Criticism of Cambodia’s handling of asylum seekers also puts a recent Australian deal back in the spotlight.
There are no shortage of government critics in Cambodia. But what has made it perhaps the best place to live on mainland Southeast Asia, particularly for foreigners, has been largely driven by Prime Minister Hun Sen’s understandable desire for respect at the international level.
Those attitudes have helped to underpin a free press, secure three convictions at the Khmer Rouge Tribunal, and gain Cambodia acceptance at a level undreamed of a decade ago, despite the country’s well-documented flaws.
The Rockefeller Foundation has asked Phnom Penh to join its 100 Resilient Cities network alongside Sydney, London, Montreal and Singapore. Its point is to form a growing network of urban centers around the world that are ready to respond to the social, economic and physical shocks and stresses that are a part and parcel of 21st century living.
“Members of the 100 Resilient Cities network are leading the world in showing that not only is it possible to build urban resilience in every kind of city, but it’s an imperative,” Judith Rodin, President of The Rockefeller Foundation, said earlier this week.
It’s a growing list that will add some cache to a country whose reputation had been dragged out and thoroughly beaten by journalists, politicians, and human rights workers – it’s becoming harder to tell them apart – over its deal with Australia to accept recognized refugees who volunteer to come here.

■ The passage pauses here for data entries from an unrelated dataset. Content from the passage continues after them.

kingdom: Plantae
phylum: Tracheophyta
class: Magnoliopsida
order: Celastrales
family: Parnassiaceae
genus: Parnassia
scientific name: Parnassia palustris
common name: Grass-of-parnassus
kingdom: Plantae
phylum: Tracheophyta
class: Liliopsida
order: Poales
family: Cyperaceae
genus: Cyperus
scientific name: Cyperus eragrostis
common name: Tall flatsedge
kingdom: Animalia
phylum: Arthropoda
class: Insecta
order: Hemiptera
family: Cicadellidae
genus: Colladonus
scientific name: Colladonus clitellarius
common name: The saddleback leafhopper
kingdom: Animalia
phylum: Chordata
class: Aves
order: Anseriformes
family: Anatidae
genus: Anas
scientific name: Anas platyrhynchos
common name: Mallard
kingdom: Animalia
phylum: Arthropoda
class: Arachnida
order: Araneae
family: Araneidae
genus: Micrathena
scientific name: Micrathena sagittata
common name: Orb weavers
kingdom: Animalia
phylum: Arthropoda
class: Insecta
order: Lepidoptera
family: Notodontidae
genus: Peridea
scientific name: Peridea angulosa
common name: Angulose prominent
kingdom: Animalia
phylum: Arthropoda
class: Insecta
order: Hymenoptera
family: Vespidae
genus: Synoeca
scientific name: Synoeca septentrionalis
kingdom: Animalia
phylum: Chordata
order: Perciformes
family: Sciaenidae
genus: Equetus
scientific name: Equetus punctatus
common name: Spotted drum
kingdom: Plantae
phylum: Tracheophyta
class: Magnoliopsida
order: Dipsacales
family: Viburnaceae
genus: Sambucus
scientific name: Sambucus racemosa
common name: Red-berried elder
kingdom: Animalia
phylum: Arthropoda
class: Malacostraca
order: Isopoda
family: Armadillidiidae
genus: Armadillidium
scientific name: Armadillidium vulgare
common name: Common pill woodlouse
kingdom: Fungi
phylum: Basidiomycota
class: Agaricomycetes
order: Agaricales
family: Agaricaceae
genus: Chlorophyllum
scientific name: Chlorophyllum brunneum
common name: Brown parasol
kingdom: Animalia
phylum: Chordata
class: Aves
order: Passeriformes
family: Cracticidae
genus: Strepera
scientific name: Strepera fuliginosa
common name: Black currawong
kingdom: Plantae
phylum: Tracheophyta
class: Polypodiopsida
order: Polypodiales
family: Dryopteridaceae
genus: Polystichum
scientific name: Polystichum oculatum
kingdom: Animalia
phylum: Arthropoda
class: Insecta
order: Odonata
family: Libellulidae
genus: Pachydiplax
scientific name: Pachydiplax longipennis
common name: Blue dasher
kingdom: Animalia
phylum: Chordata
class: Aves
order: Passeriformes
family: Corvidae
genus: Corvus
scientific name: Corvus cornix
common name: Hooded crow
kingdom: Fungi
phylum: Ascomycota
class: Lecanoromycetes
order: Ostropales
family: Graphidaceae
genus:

Amid the scorn heaped on Cambodia were constant, and justified, references to the forced repatriation of Montagnards – also known as Degar – who sought political asylum here after fleeing Vietnam where their persecution has also been well documented, more than a decade ago.
In particular, was the confiscation of their traditional lands which were turned into coffee plantations. But they also face religious intolerance for the practice of a syncretic form of Christianity based around Protestantism.
Their plight is again in the headlines with reports that at least 13 Montagnards had crossed over into what’s left of Cambodia’s northeast jungles in search of safety, with Hanoi apparently determined to get them back – again.
Cambodia is one of only two countries in Southeast Asia that is a signatory to the UN refugee conventions and its international obligations dictate that these people have their cases heard before the proper authorities and that they be treated appropriately.
Vietnam’s attitude to the plight of its own minorities is perverse given its appointment to the UN Human Rights Council just over a year ago. The three-year appointment alongside China and Russia was widely condemned as inappropriate amid warnings it would undermine the credibility of the council.
And the UN High Commission for Refugees (UNHCR) has warned against forced repatriation.
“The involuntary return of the individuals to Vietnam would represent a violation of international legal obligations which the government of the Kingdom of Cambodia has freely entered into,” UNHCR spokesperson Babar Baloch said. “The group had indicated that they wish to seek asylum in Cambodia.”
Cambodia again has a chance to prove its international credentials and Hun Sen has an opportunity to answer his critics like Kok Ksor – the U.S.-based head of the Degar Foundation – who claims the prime minister is controlled by Hanoi.
At least one Montagnard says he fled after being threatened with arrest because he supported the Degar Foundation.
A repeat of what happened more than a decade ago when hundreds of Montagnards were forced back will only sour Cambodia’s reputation further in the eyes of the international community and make its highly controversial deal with Australia even less palatable. And that is something that neither Hun Sen nor Australian Prime Minister Tony Abbott can afford.